El policía la miró con escepticismo. Como iba a ochenta por hora, sólo le dio tiempo a lanzarle una ojeada.
Ella sonreía como si estuviera pensando en algo divertido.
—Así que es usted actriz.
Ella asintió.
Continuaron la marcha en silencio. Cuando se aproximaron a Hegermanns Gate, Gunnarstranda preguntó de nuevo:
—¿Hasta qué punto conocía a Folke Jespersen?
—No lo conocía.
—Sin embargo, ha depositado una rosa en el ataúd.
—¿Cree que no se la merecía?
Él no respondió.
—Ahí —dijo ella—. Ante la entrada de coches, detrás del Toyota rojo.
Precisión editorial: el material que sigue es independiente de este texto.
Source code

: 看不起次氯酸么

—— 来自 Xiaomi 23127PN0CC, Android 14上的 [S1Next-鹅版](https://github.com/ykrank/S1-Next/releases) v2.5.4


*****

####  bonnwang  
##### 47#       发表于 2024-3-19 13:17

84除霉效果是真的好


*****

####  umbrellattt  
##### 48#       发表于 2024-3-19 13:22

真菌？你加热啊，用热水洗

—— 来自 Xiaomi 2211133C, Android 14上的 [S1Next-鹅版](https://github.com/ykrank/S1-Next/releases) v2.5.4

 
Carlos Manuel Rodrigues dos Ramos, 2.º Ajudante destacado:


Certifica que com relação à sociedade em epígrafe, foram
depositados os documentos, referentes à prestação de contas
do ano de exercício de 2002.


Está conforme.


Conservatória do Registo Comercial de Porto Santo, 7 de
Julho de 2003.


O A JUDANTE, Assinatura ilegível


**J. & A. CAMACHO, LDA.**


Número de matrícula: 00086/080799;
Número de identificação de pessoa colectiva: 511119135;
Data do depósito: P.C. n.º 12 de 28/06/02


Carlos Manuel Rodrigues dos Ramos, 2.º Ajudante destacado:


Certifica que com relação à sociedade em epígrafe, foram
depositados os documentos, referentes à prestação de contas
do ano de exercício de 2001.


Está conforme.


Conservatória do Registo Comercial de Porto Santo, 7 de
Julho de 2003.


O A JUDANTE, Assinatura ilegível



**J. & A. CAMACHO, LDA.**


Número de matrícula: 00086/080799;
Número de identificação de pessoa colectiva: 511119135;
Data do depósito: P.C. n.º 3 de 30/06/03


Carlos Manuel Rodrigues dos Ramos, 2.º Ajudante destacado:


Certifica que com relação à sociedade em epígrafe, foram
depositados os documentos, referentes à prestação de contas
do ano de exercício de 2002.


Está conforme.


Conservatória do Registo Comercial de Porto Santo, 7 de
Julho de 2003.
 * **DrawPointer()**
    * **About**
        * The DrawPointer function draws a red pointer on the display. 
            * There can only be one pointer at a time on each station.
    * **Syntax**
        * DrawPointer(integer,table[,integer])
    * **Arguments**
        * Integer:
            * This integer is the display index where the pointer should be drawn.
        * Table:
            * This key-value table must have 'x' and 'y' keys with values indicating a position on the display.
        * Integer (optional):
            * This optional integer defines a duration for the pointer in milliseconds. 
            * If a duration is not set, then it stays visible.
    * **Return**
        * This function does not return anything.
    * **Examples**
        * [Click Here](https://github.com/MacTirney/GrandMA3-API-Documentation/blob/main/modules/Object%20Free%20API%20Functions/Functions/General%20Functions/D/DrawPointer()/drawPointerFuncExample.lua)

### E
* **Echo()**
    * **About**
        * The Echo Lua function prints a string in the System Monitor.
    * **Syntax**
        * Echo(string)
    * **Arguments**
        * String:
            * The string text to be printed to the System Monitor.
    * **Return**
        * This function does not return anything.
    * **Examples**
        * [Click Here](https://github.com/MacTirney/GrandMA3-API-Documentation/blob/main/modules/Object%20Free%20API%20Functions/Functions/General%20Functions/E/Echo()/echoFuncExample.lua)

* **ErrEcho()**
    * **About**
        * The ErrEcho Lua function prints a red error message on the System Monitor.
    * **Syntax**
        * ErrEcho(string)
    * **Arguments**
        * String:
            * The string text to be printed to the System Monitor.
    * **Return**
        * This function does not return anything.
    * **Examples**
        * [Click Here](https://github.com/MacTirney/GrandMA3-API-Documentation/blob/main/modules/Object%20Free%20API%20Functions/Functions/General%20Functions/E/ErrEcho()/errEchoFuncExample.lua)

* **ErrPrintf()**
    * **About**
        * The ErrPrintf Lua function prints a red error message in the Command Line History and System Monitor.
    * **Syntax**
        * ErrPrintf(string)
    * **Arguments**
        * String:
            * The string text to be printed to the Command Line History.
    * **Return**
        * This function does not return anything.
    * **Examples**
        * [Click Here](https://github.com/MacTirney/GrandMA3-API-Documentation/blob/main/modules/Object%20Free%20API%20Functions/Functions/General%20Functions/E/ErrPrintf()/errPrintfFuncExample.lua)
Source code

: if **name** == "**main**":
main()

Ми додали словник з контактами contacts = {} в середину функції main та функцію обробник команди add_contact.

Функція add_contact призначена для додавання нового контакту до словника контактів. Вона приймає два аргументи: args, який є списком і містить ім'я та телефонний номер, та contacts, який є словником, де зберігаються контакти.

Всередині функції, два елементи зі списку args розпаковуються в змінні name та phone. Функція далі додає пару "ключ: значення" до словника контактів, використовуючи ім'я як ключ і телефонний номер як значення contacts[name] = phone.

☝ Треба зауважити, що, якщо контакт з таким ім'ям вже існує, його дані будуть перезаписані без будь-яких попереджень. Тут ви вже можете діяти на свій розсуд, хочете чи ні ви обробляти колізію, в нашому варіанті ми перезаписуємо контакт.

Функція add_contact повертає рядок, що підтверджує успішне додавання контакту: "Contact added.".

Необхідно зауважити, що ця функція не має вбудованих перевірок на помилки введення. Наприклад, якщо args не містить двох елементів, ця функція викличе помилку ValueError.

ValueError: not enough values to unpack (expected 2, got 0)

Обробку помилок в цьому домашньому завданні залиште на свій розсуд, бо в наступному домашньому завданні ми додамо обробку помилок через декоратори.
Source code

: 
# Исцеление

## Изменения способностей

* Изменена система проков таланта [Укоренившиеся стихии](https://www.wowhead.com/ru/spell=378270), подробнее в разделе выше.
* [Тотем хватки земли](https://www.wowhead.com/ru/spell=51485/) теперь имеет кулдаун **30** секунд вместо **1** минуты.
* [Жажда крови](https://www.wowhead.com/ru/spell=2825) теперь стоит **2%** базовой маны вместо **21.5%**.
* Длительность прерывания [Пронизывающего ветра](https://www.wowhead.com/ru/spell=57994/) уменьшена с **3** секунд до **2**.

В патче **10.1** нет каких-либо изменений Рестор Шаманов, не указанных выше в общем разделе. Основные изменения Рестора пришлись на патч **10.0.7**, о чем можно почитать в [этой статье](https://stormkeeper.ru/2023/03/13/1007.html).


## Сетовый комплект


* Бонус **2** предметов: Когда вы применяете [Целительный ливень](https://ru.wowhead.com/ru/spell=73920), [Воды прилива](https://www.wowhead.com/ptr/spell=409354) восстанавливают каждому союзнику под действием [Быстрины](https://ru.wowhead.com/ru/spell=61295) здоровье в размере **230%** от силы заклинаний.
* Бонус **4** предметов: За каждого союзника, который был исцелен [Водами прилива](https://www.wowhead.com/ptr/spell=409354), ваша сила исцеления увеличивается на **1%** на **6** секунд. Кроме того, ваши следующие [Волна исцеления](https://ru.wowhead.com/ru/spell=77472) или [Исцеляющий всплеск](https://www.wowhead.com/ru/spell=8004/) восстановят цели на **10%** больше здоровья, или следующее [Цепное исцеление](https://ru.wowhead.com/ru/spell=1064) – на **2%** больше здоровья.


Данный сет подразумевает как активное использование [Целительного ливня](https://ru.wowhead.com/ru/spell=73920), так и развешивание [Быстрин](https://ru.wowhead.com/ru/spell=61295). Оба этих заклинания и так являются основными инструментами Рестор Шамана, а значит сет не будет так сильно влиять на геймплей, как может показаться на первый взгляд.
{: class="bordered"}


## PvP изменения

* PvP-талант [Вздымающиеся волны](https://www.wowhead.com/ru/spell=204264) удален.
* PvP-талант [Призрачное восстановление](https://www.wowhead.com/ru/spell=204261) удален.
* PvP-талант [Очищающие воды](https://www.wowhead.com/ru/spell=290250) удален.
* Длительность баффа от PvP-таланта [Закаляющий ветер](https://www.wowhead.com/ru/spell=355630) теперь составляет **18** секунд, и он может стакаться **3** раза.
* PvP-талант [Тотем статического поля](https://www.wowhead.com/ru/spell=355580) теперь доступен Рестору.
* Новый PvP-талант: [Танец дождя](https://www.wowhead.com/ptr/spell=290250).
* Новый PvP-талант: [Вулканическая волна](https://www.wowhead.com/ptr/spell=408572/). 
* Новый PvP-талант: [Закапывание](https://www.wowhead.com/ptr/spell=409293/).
Gunnarstranda frenó y ella agarró en seguida la manija de la puerta.
—¿Cuándo vio por última vez vivo a Reidar Folke Jespersen? —quiso saber Gunnarstranda.
Por un momento, ella se quedó paralizada; no obstante, entreabrió la puerta del coche.
—¿Cuándo? —repitió el comisario.
—Ya no me acuerdo.
—¿Hace mucho?
—Sí.
Abrió la puerta y se bajó. Gunnarstranda hizo también amago de bajarse.
—Ciao —dijo ella brevemente, y cerró la puerta del vehículo.
Gunnarstranda la siguió con la mirada. Después de dirigirse al portal, lanzó un último vistazo al comisario mientras abría la puerta. Durante unos instantes, sus miradas se cruzaron; luego ella desapareció en el interior de la casa.
Gunnarstranda terminó de bajarse del coche y se dirigió a paso lento hacia el portal. Al lado de uno de los timbres del interfono halló un nombre grabado en blanco sobre un pequeño letrero negro: «Gro Hege Wyller».